On another note there are rumours that Telecom will be announcing some big network changes tomorrow - which, if correct, could balance the cards somewhat given the hype that Voda has enjoyed of late thanks to the iPhone. Miki, my CTO in waiting, has an analysis over here which, while way over my head, should mean lots to some people (or some to lots of people)
This is one of those posts that many will respond to saying "oh but Google/Yahoo/Facebook/Symantec/AVG/Lavasoft has been doing that forever and for free - what’s so new about that?" Which is sort of a valid point and sort of not.

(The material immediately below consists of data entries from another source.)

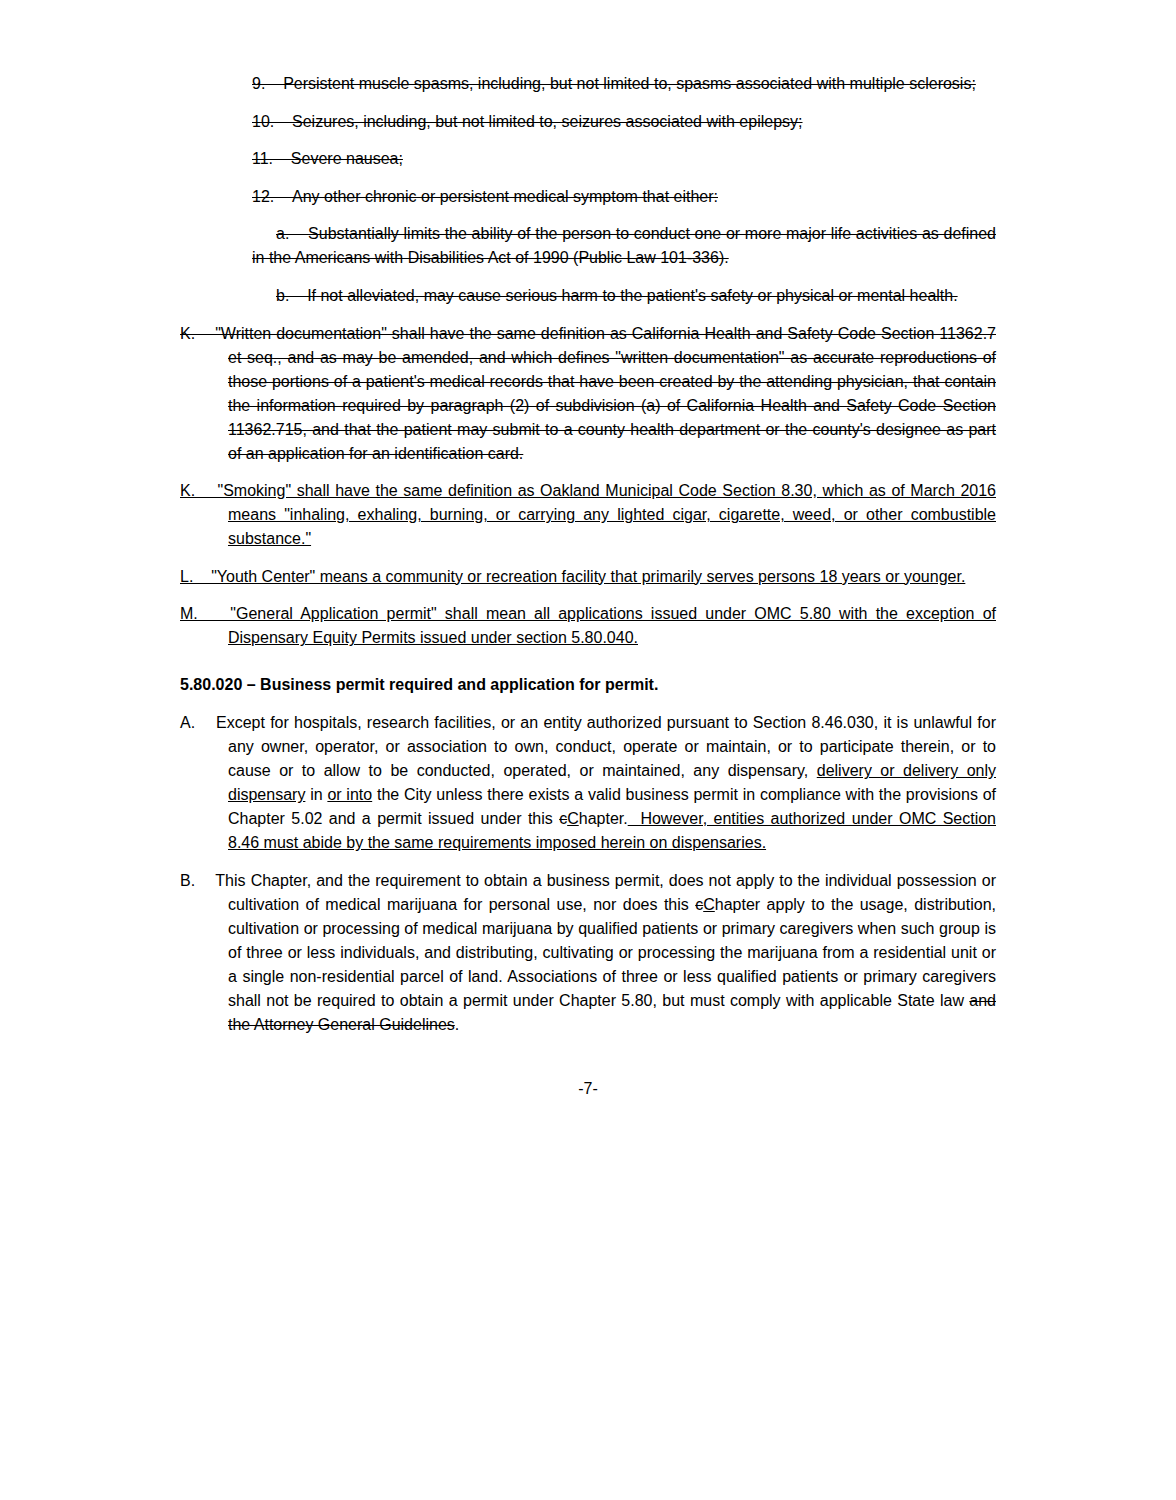9. Persistent muscle spasms, including, but not limited to, spasms associated with multiple sclerosis;
10. Seizures, including, but not limited to, seizures associated with epilepsy;
11. Severe nausea;
12. Any other chronic or persistent medical symptom that either:
a. Substantially limits the ability of the person to conduct one or more major life activities as defined in the Americans with Disabilities Act of 1990 (Public Law 101-336).
b. If not alleviated, may cause serious harm to the patient's safety or physical or mental health.
K. "Written documentation" shall have the same definition as California Health and Safety Code Section 11362.7 et seq., and as may be amended, and which defines "written documentation" as accurate reproductions of those portions of a patient's medical records that have been created by the attending physician, that contain the information required by paragraph (2) of subdivision (a) of California Health and Safety Code Section 11362.715, and that the patient may submit to a county health department or the county's designee as part of an application for an identification card.
K. "Smoking" shall have the same definition as Oakland Municipal Code Section 8.30, which as of March 2016 means "inhaling, exhaling, burning, or carrying any lighted cigar, cigarette, weed, or other combustible substance."
L. "Youth Center" means a community or recreation facility that primarily serves persons 18 years or younger.
M. "General Application permit" shall mean all applications issued under OMC 5.80 with the exception of Dispensary Equity Permits issued under section 5.80.040.
5.80.020 – Business permit required and application for permit.
A. Except for hospitals, research facilities, or an entity authorized pursuant to Section 8.46.030, it is unlawful for any owner, operator, or association to own, conduct, operate or maintain, or to participate therein, or to cause or to allow to be conducted, operated, or maintained, any dispensary, delivery or delivery only dispensary in or into the City unless there exists a valid business permit in compliance with the provisions of Chapter 5.02 and a permit issued under this cChapter. However, entities authorized under OMC Section 8.46 must abide by the same requirements imposed herein on dispensaries.
B. This Chapter, and the requirement to obtain a business permit, does not apply to the individual possession or cultivation of medical marijuana for personal use, nor does this cChapter apply to the usage, distribution, cultivation or processing of medical marijuana by qualified patients or primary caregivers when such group is of three or less individuals, and distributing, cultivating or processing the marijuana from a residential unit or a single non-residential parcel of land. Associations of three or less qualified patients or primary caregivers shall not be required to obtain a permit under Chapter 5.80, but must comply with applicable State law and the Attorney General Guidelines.
-7-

I live in two worlds - I’m an early adopter who uses bleeding-edge solutions, but I also work within organisations where Wiki has no other meaning than being the Maori word for "week", where blogs are nothing other than the surname of a fellow called Joe and where IMAP just means your fingers were cold when trying to type the word "map".

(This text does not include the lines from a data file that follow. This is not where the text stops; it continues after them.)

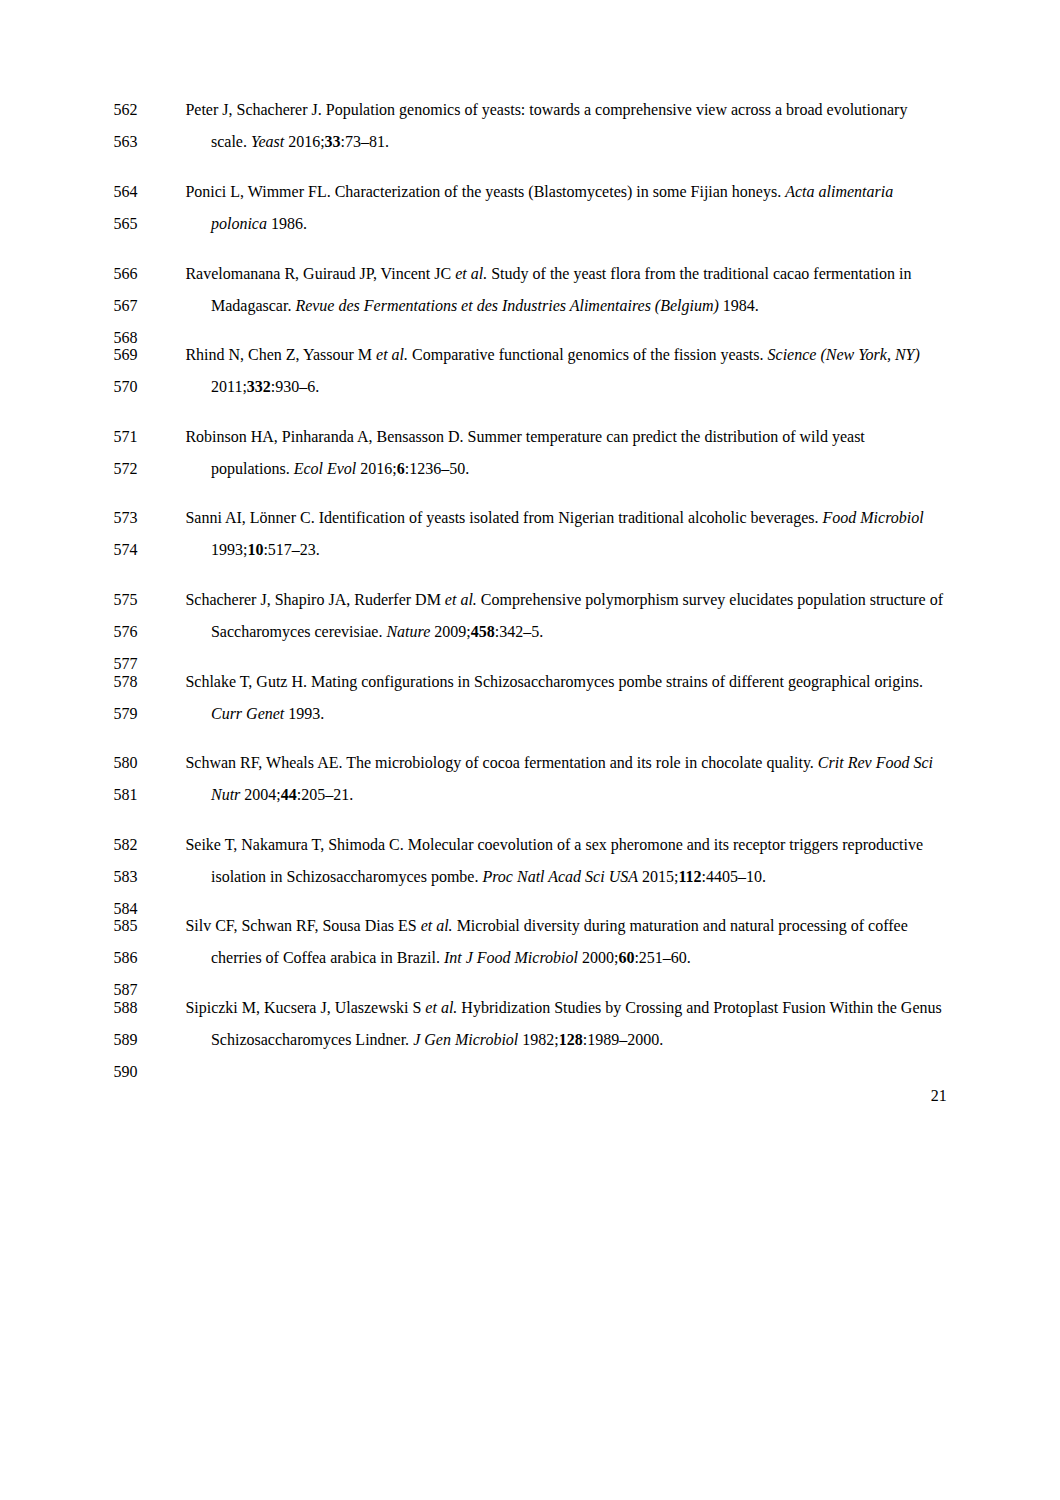562 563 Peter J, Schacherer J. Population genomics of yeasts: towards a comprehensive view across a broad evolutionary scale. Yeast 2016;33:73–81.
564 565 Ponici L, Wimmer FL. Characterization of the yeasts (Blastomycetes) in some Fijian honeys. Acta alimentaria polonica 1986.
566 567 568 Ravelomanana R, Guiraud JP, Vincent JC et al. Study of the yeast flora from the traditional cacao fermentation in Madagascar. Revue des Fermentations et des Industries Alimentaires (Belgium) 1984.
569 570 Rhind N, Chen Z, Yassour M et al. Comparative functional genomics of the fission yeasts. Science (New York, NY) 2011;332:930–6.
571 572 Robinson HA, Pinharanda A, Bensasson D. Summer temperature can predict the distribution of wild yeast populations. Ecol Evol 2016;6:1236–50.
573 574 Sanni AI, Lönner C. Identification of yeasts isolated from Nigerian traditional alcoholic beverages. Food Microbiol 1993;10:517–23.
575 576 577 Schacherer J, Shapiro JA, Ruderfer DM et al. Comprehensive polymorphism survey elucidates population structure of Saccharomyces cerevisiae. Nature 2009;458:342–5.
578 579 Schlake T, Gutz H. Mating configurations in Schizosaccharomyces pombe strains of different geographical origins. Curr Genet 1993.
580 581 Schwan RF, Wheals AE. The microbiology of cocoa fermentation and its role in chocolate quality. Crit Rev Food Sci Nutr 2004;44:205–21.
582 583 584 Seike T, Nakamura T, Shimoda C. Molecular coevolution of a sex pheromone and its receptor triggers reproductive isolation in Schizosaccharomyces pombe. Proc Natl Acad Sci USA 2015;112:4405–10.
585 586 587 Silv CF, Schwan RF, Sousa Dias ES et al. Microbial diversity during maturation and natural processing of coffee cherries of Coffea arabica in Brazil. Int J Food Microbiol 2000;60:251–60.
588 589 590 Sipiczki M, Kucsera J, Ulaszewski S et al. Hybridization Studies by Crossing and Protoplast Fusion Within the Genus Schizosaccharomyces Lindner. J Gen Microbiol 1982;128:1989–2000.
21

Yup - the fact of the matter is that Joe Public wants and arguably needs nicely managed, packaged and explained vanilla solutions.
Anyway - a couple of new products from Telecom piqued my interest.

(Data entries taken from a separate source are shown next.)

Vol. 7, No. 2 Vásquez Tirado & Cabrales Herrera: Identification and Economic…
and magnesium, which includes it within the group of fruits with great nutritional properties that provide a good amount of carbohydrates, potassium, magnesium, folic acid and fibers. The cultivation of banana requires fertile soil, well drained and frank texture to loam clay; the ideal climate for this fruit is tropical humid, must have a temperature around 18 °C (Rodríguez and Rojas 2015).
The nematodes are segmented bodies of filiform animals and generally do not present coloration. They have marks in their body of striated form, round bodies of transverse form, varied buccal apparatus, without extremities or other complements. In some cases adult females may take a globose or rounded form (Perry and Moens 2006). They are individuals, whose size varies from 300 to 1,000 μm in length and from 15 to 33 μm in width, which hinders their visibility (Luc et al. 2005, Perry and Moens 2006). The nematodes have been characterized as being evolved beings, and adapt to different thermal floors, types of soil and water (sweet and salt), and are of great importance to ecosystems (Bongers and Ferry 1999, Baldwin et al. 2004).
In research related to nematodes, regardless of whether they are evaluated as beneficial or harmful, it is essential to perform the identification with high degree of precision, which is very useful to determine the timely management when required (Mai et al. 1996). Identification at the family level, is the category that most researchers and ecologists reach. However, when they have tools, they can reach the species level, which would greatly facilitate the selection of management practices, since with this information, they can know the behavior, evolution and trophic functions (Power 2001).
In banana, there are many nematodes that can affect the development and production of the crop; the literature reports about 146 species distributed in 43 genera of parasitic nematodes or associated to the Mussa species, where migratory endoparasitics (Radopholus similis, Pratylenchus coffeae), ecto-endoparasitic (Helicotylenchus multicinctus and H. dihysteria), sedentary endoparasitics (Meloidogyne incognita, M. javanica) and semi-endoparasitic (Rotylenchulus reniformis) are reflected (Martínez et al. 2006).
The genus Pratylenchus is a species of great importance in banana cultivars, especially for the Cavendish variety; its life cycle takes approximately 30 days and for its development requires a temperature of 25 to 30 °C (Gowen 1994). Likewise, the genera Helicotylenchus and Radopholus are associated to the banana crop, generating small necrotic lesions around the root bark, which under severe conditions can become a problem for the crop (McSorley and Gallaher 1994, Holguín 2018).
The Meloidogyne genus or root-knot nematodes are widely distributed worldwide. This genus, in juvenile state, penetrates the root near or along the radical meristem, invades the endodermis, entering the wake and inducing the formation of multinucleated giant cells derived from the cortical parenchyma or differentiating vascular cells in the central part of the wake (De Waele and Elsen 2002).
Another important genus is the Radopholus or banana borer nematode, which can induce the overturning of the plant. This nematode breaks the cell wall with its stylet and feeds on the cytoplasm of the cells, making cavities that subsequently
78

Telecom Business Mail is MS Exchange and Outlook for the masses. It allows for mail, appointments and tasks to be accessed wherever and whenever. It leverages MS Outlook and subscription pricing (which, let’s face it, the majority of the population is comfortable with), has anti-spam/virus, handles the security side of things and comes with tech support which, tragic though it may sound, the majority of users still want. It costs users $10/month and is charged directly to their existing account.
Telecom Computer Care which is soon to be released is another one of those things that the digerati wished there was no need for but unfortunately there is*. Basically it’s virtual service tech combined with virtual sysadmin. Telecom deploys some fancy management software that, in the background, performs routine diagnostics and maintenance. It also has built in alerts and reports to let customers know of existing or rising issues. Once again the idea is nothing new - there are a multitude of (often free) applications which can do the same thing - but Joe Public doesn’t use them and is frightened by them.
All this stuff is pretty heartening for a SaaS junky. It shows that telcos can deploy SaaS solutions (other than their SaaS-like phone lines) ad bring them to the masses.
There’s also some really cool SME type stuff that I’ve heard we’ll see come out from the NZ Herald and Telecom in the next week or so - it’ll be interesting to look out for that.
* example - this morning one of my colleagues came to me with a networking issue. He was having trouble accessing some files on a remote machine. I asked him whether the remote machine was actually turned on - you can guess the answer
And now the all important disclosure part. Diversity Limited has in the past consulted to Telecom - not specifically about the things mentioned above but about more general issues. That consulting relationship has now finished. Telecom is going to be a headline sponsor of a new initiative being set up by Ben, but this is entirely independent and neutral and any comments I make about Telecom are genuine and honest - ’nuff said!